INSTRUCTIONS TO FOLLOW
Once you find the line with "For every layout element, output its label and" in the entries below, return exactly every line from it through the line with "Page size: 1241x1754.".

*** Opening PROVIDED RECORDS ***

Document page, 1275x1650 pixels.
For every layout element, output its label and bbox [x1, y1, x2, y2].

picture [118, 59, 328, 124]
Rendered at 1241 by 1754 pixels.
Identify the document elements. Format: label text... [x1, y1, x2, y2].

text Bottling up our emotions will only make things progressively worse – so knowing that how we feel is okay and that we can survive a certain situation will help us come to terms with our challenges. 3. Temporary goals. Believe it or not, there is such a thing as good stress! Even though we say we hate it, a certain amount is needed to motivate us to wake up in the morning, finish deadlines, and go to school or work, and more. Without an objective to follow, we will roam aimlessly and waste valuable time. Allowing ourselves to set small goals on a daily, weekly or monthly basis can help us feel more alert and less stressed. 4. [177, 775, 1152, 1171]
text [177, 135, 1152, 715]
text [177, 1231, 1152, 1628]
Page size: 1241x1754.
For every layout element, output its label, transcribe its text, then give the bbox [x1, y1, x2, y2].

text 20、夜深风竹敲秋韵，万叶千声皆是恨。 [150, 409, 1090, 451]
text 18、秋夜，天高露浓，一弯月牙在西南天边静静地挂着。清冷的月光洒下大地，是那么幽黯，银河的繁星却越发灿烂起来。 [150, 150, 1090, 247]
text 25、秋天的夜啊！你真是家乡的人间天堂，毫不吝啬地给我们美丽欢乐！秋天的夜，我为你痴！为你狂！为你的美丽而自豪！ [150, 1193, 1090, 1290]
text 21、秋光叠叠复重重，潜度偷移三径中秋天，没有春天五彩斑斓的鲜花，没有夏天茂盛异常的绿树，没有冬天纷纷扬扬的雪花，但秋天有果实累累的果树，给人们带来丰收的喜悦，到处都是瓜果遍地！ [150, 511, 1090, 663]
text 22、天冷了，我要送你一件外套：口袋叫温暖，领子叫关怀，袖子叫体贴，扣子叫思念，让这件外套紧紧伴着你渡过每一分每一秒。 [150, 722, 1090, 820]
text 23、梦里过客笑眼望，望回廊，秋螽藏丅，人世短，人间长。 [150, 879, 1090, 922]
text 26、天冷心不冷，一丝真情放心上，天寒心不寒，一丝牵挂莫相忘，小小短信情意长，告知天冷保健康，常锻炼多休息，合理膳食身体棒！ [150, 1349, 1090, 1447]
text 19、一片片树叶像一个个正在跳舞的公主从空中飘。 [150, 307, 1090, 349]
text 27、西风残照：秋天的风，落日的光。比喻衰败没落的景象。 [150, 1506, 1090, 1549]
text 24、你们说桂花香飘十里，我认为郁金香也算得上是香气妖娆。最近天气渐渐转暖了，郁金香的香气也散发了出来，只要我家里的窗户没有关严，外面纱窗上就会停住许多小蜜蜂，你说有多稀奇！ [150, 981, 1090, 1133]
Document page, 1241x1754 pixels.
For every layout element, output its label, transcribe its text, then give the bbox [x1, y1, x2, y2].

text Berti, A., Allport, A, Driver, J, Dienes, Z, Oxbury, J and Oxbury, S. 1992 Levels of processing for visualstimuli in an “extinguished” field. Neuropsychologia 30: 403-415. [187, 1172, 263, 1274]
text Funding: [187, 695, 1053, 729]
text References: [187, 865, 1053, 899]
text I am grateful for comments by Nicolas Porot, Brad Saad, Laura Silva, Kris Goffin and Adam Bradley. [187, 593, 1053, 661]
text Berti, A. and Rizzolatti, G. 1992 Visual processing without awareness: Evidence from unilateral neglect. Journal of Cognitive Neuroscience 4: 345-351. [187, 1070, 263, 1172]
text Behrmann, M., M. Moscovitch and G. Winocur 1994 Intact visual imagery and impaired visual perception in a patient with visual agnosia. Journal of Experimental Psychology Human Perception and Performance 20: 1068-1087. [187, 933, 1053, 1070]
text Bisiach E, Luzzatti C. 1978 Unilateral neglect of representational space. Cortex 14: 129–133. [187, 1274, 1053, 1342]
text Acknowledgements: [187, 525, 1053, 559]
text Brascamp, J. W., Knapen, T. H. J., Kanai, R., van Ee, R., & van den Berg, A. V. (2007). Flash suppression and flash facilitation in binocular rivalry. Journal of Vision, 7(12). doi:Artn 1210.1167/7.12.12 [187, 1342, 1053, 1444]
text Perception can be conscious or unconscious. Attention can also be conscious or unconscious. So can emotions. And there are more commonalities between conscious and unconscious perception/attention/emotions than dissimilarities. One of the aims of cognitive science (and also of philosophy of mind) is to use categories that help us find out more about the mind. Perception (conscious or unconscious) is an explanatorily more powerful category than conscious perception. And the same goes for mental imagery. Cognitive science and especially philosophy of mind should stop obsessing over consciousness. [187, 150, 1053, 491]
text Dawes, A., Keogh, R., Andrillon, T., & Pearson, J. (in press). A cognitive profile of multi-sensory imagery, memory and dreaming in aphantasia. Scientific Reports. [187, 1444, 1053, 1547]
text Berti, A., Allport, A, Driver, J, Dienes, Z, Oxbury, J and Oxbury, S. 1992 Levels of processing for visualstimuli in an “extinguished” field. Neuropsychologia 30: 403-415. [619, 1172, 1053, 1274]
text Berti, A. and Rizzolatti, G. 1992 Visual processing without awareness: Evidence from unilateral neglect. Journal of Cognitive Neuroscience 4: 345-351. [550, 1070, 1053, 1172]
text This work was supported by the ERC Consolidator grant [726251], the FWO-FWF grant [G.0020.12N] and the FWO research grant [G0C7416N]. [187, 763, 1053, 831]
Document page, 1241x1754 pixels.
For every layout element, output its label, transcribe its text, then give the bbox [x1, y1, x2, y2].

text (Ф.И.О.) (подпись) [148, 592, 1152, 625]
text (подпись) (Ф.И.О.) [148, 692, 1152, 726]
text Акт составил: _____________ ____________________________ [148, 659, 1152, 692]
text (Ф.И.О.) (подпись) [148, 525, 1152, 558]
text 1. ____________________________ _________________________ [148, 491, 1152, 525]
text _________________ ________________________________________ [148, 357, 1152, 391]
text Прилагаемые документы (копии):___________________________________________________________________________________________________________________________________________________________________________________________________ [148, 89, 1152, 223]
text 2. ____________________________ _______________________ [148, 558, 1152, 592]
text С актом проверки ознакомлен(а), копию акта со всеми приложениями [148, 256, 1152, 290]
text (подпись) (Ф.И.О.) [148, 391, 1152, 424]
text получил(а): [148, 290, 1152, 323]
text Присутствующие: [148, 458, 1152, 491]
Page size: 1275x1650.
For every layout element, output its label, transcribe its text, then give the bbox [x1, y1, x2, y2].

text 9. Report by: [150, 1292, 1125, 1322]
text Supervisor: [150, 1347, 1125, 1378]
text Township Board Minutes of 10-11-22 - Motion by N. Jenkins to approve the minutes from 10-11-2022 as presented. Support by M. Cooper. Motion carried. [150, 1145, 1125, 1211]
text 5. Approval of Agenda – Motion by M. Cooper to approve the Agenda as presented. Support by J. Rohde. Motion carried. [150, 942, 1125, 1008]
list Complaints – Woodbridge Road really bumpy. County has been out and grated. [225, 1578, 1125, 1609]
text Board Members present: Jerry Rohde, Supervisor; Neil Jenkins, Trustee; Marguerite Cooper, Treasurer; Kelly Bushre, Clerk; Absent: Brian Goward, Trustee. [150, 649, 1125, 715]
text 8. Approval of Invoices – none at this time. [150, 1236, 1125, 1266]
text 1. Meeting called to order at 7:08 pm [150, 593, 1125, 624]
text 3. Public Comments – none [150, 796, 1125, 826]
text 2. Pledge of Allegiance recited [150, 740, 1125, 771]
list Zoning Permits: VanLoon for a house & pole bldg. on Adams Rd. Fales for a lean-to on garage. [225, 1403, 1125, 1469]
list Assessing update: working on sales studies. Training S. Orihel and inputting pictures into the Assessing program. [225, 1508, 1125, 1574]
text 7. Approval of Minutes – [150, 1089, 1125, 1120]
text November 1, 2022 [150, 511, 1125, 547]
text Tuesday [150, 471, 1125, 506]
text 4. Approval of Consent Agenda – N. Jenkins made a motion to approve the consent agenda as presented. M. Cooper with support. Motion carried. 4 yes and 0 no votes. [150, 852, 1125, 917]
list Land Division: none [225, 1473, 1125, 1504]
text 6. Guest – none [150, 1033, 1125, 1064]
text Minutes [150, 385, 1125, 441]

*** Closing PROVIDED RECORDS ***

TASK RESPONSE
For every layout element, output its label and bbox [x1, y1, x2, y2].

picture [118, 59, 328, 124]
Rendered at 1241 by 1754 pixels.
Identify the document elements. Format: label text... [x1, y1, x2, y2].

text Bottling up our emotions will only make things progressively worse – so knowing that how we feel is okay and that we can survive a certain situation will help us come to terms with our challenges. 3. Temporary goals. Believe it or not, there is such a thing as good stress! Even though we say we hate it, a certain amount is needed to motivate us to wake up in the morning, finish deadlines, and go to school or work, and more. Without an objective to follow, we will roam aimlessly and waste valuable time. Allowing ourselves to set small goals on a daily, weekly or monthly basis can help us feel more alert and less stressed. 4. [177, 775, 1152, 1171]
text [177, 135, 1152, 715]
text [177, 1231, 1152, 1628]
Page size: 1241x1754.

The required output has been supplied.